WORK ITEM:
Give back the full listing, exactly as it is.

*** Opening AVAILABLE RECORDS ***

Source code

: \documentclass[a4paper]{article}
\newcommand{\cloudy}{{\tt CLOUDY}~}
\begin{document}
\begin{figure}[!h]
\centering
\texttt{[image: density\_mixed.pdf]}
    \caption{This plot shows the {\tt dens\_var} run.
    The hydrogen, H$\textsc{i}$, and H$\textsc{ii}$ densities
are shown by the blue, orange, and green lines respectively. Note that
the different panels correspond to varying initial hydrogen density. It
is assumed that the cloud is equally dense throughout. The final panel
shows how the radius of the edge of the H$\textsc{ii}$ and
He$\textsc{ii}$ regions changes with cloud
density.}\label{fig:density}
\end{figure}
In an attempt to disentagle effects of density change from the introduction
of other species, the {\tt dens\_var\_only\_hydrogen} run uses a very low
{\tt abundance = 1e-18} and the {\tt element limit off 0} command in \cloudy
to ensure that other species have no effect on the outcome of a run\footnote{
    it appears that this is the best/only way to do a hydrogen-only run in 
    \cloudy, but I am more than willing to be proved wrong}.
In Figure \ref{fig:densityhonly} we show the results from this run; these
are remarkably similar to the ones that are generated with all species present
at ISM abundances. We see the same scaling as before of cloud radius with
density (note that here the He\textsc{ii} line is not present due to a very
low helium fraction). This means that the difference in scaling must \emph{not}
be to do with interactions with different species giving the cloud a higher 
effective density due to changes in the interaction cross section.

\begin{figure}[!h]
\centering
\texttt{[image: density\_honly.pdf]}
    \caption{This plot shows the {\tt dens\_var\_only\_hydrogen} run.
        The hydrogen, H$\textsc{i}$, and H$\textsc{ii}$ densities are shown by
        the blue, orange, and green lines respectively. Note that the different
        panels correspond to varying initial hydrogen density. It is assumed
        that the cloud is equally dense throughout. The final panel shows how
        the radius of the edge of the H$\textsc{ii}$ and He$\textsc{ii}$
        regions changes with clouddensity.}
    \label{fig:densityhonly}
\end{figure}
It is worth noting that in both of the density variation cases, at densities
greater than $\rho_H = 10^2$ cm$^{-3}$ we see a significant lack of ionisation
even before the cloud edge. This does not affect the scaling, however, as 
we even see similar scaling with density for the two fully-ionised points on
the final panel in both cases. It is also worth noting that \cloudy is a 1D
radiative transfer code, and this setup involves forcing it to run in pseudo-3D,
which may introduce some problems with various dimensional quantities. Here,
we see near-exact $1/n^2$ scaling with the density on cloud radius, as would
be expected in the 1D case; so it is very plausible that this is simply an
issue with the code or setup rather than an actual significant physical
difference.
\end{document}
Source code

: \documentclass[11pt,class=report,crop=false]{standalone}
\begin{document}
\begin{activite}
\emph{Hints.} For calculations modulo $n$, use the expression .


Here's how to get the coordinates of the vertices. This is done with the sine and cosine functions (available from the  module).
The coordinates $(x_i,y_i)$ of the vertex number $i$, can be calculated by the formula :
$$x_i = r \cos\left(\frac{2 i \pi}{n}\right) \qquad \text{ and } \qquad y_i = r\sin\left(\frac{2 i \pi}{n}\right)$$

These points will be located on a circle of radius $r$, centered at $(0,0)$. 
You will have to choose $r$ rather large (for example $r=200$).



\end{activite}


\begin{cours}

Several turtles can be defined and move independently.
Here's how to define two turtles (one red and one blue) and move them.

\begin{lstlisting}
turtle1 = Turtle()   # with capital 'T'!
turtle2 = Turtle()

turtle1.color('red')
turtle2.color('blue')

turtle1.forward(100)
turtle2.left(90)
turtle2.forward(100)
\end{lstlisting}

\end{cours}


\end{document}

*** Closing AVAILABLE RECORDS ***

RESULT FOR THIS EXERCISE:
Source code

: \documentclass[a4paper]{article}
\newcommand{\cloudy}{{\tt CLOUDY}~}
\begin{document}
\begin{figure}[!h]
\centering
\texttt{[image: density\_mixed.pdf]}
    \caption{This plot shows the {\tt dens\_var} run.
    The hydrogen, H$\textsc{i}$, and H$\textsc{ii}$ densities
are shown by the blue, orange, and green lines respectively. Note that
the different panels correspond to varying initial hydrogen density. It
is assumed that the cloud is equally dense throughout. The final panel
shows how the radius of the edge of the H$\textsc{ii}$ and
He$\textsc{ii}$ regions changes with cloud
density.}\label{fig:density}
\end{figure}
In an attempt to disentagle effects of density change from the introduction
of other species, the {\tt dens\_var\_only\_hydrogen} run uses a very low
{\tt abundance = 1e-18} and the {\tt element limit off 0} command in \cloudy
to ensure that other species have no effect on the outcome of a run\footnote{
    it appears that this is the best/only way to do a hydrogen-only run in 
    \cloudy, but I am more than willing to be proved wrong}.
In Figure \ref{fig:densityhonly} we show the results from this run; these
are remarkably similar to the ones that are generated with all species present
at ISM abundances. We see the same scaling as before of cloud radius with
density (note that here the He\textsc{ii} line is not present due to a very
low helium fraction). This means that the difference in scaling must \emph{not}
be to do with interactions with different species giving the cloud a higher 
effective density due to changes in the interaction cross section.

\begin{figure}[!h]
\centering
\texttt{[image: density\_honly.pdf]}
    \caption{This plot shows the {\tt dens\_var\_only\_hydrogen} run.
        The hydrogen, H$\textsc{i}$, and H$\textsc{ii}$ densities are shown by
        the blue, orange, and green lines respectively. Note that the different
        panels correspond to varying initial hydrogen density. It is assumed
        that the cloud is equally dense throughout. The final panel shows how
        the radius of the edge of the H$\textsc{ii}$ and He$\textsc{ii}$
        regions changes with clouddensity.}
    \label{fig:densityhonly}
\end{figure}
It is worth noting that in both of the density variation cases, at densities
greater than $\rho_H = 10^2$ cm$^{-3}$ we see a significant lack of ionisation
even before the cloud edge. This does not affect the scaling, however, as 
we even see similar scaling with density for the two fully-ionised points on
the final panel in both cases. It is also worth noting that \cloudy is a 1D
radiative transfer code, and this setup involves forcing it to run in pseudo-3D,
which may introduce some problems with various dimensional quantities. Here,
we see near-exact $1/n^2$ scaling with the density on cloud radius, as would
be expected in the 1D case; so it is very plausible that this is simply an
issue with the code or setup rather than an actual significant physical
difference.
\end{document}
Source code

: \documentclass[11pt,class=report,crop=false]{standalone}
\begin{document}
\begin{activite}
\emph{Hints.} For calculations modulo $n$, use the expression .


Here's how to get the coordinates of the vertices. This is done with the sine and cosine functions (available from the  module).
The coordinates $(x_i,y_i)$ of the vertex number $i$, can be calculated by the formula :
$$x_i = r \cos\left(\frac{2 i \pi}{n}\right) \qquad \text{ and } \qquad y_i = r\sin\left(\frac{2 i \pi}{n}\right)$$

These points will be located on a circle of radius $r$, centered at $(0,0)$. 
You will have to choose $r$ rather large (for example $r=200$).



\end{activite}


\begin{cours}

Several turtles can be defined and move independently.
Here's how to define two turtles (one red and one blue) and move them.

\begin{lstlisting}
turtle1 = Turtle()   # with capital 'T'!
turtle2 = Turtle()

turtle1.color('red')
turtle2.color('blue')

turtle1.forward(100)
turtle2.left(90)
turtle2.forward(100)
\end{lstlisting}

\end{cours}


\end{document}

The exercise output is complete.